Antes de "entrar na faca", o ideal é procurar apoio terapêutico

A necessidade de se encaixar em padrão de corpo não nasce com a gente, ela é construída. É na busca de ter a mesma aparência de algumas mulheres que a sociedade diz serem o exemplo de beleza que questionamos o que somos. Qualquer mudança física pode ser traumática, por isso é sempre bom entender o motivo pelo qual gostaríamos de dar um passo.

As mulheres que passam pelo explante, fazem o movimento contrário: retirar algo que amavam, que traziam a elas aquela aparência que buscavam e voltar a ter aquele corpo que não consideravam bonito. Nos casos daquelas que estão lidando com a doença do silicone, manter os seios fartos se torna insustentável. E agora? "Se for impossível ter o corpo que consideramos ideal, precisamos aprender a lidar com essa frustração e desenvolver a sexualidade de uma outra forma. Se não tem como resolver, é necessário tirar o foco do problema", diz a psicóloga Marina Vasconcellos, de São Paulo. O processo de voltar a ter os seios do tamanho antigo é também um momento de redescoberta.

Se a decisão por essa retirada está sendo difícil, há especialistas que indicam que o explante não seja feito, digamos, de uma forma brusca.
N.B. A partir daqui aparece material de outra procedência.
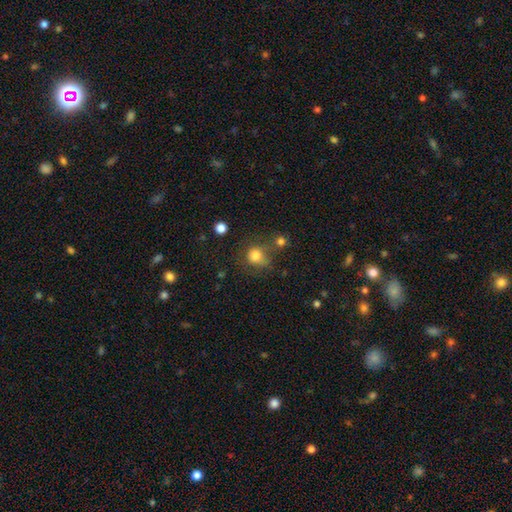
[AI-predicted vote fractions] This is likely a smooth galaxy (79%). How rounded: likely round (78%). Merging: possibly none (52%).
E sim, quando a mulher já se sentir pronta para viver com o novo corpo. "Se a cirurgia precisa ser feita pelo bem da saúde, mas ela ainda não se sente confortável, talvez seja o caso de esperar, de forma ativa, até que se sinta pronta", diz Ronaldo Coelho, psicólogo e psicanalista.

Essa "forma ativa" seria se preparando para esse momento, com ajuda de terapia. "Esse processo implica em reconhecer que não é possível ter tudo: você renuncia uma coisa em detrimento de outra", completa Ronaldo. O processo é longo, mas quando necessário, inevitável. Saúde sempre em primeiro lugar.